Like the laser printer will run out of ink right when you need to print your entire manuscript, and the ink cartridge you bought a few of months ago to have on hand in just such an emergency turns out to be the WRONG size. Oh and Dell refuses to let you return it for a refund because you bought it so long ago. So not only do you have to pay $120 for a new cartridge plus overnight shipping to get it asap, you also have to eat the $120 you shelled out in an effort to be prepared in the first place.
OR . . .at the very moment you finally finish the revisions for your agent and need to email them off so he can take your manuscript on a trip with him, your modem has a stroke and completely stops working. And no matter how long you are on the phone with tech support, or try to reset the $#@& modem, the thing is dead. But fortunately, on your 1000th try at hacking your neighbor's wireless all night long, it finally connects at 5:00 am and you thankfully get it off just in the nick of time. Woo Hoo! Oh btw, the modem has made a miraculous recovery and is working just fine and dandy now. I love technology.
That's enough for now. I'm anxiously waiting for the "green light" from Ted. We may actually be DONE with revisions and ready for SUBMISSIONS. Stay tuned--I'll let you know. Also, just as a teaser, I've got a great post coming soon. I'm thinking of calling it "The weekend I made a new friend, went to the wrong party, showed up at the wrong place for a conference, and had dinner with my fabulous agent--twice!" I even have pics.
Sunday, November 2, 2008
Seriously, I can live without pizza, pastries, all baked goods, milk, omelets, ice cream, toast, sandwiches, soups, pretty much any and all prepackaged food etc, etc. . . (basically all I'm allowed to eat are fruits, veggies, meat, corn tortillas, and brown rice) But no chocolate?! That has been sheer torture. My hubby was watching a documentary on the history of chocolate the other day, and I almost had to go running from the room. I wasn't even able to celebrate landing an amazing agent with a big old bowl of Chocolate Fudge Brownie Ice cream!
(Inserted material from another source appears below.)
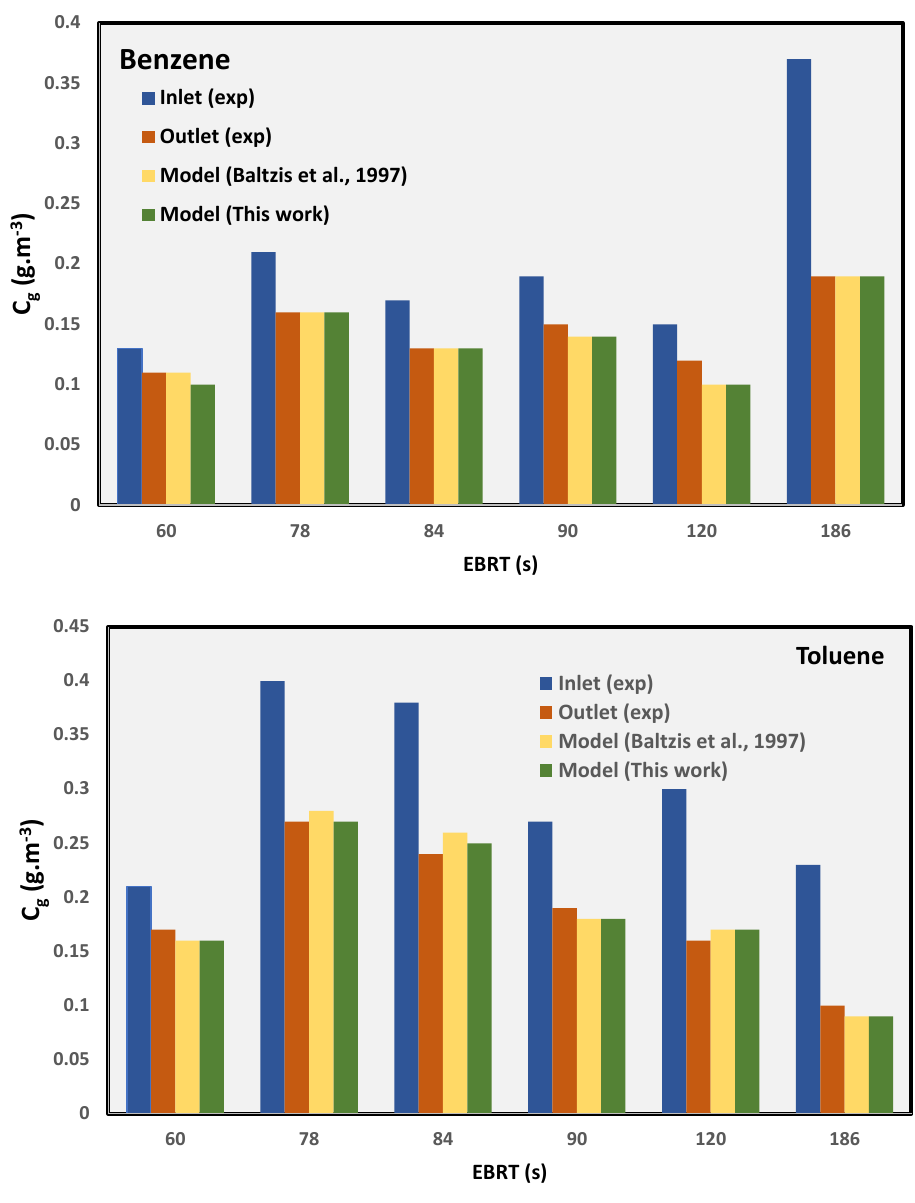
Figure 4. Comparison of model-predicted data against the experimental values [6] .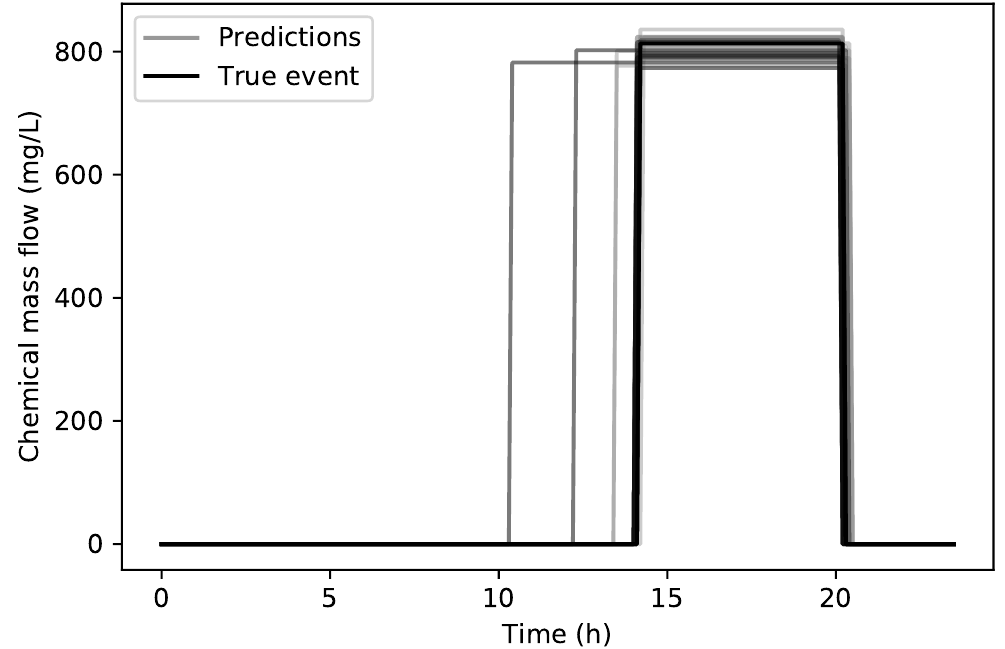
Figure 7. Net3 network true contamination event (black) and predicted contamination events (grey).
(Um, confession: I'm a chocoholic in case you didn't figure that out on your own.)
Seriously, I've been dying. That is until Wednesday . . .
I was at home working on my latest round of revisions for Ted when the doorbell rang. Much to my surprise, there was a UPS truck idling in the street and large box from World Pantry on my doorstep. My first thought was, "Dang, I haven't started ordering stuff off the Internet in my sleep again, have I?" I also thought about the news story I'd seen that afternoon about hoodlums stealing your identification and ordering stuff online and then stealing the deliveries off your doorstep when you're not home. Maybe there was a gang of culinary minded thugs hiding in the bushes just outside my house! Or maybe the unibomber has a cousin who hates blogging YA writers. . .
After about thirty seconds of debating, I opened the package and found this note:
And this is what I found in the box:
Yep, your eyes do not deceive you. That is indeed dairy and gluten free chocolate!! After thanking Valynne profusely (you so totally rock!) I ate half a bag in one sitting. And how does it taste, you ask? Glorious. Wonderful. Divine. I can't even taste the difference--and I know chocolate. I'm a big fan of dark chocolate, so perhaps not everyone would love it as much as I do (and not everyone is as desperate as I am) but I whole-heartedly recommend it to anyone who suffers from chocolate deprivation caused by dairy or gluten allergies.
And don't worry, I'm learning to pace myself: only 2 tablespoons of chocolate a day for me. Have to look good for that author picture that will someday adorn the back of my book ;)
P.S. I'm hoping to find a dairy, egg, wheat free recipe for chocolate chip cookies. Got any ideas? Or would that just be too gross to even attempt?
Any other recipes would be appreciated too. I'm getting tired of corn tortilla tacos with no cheese.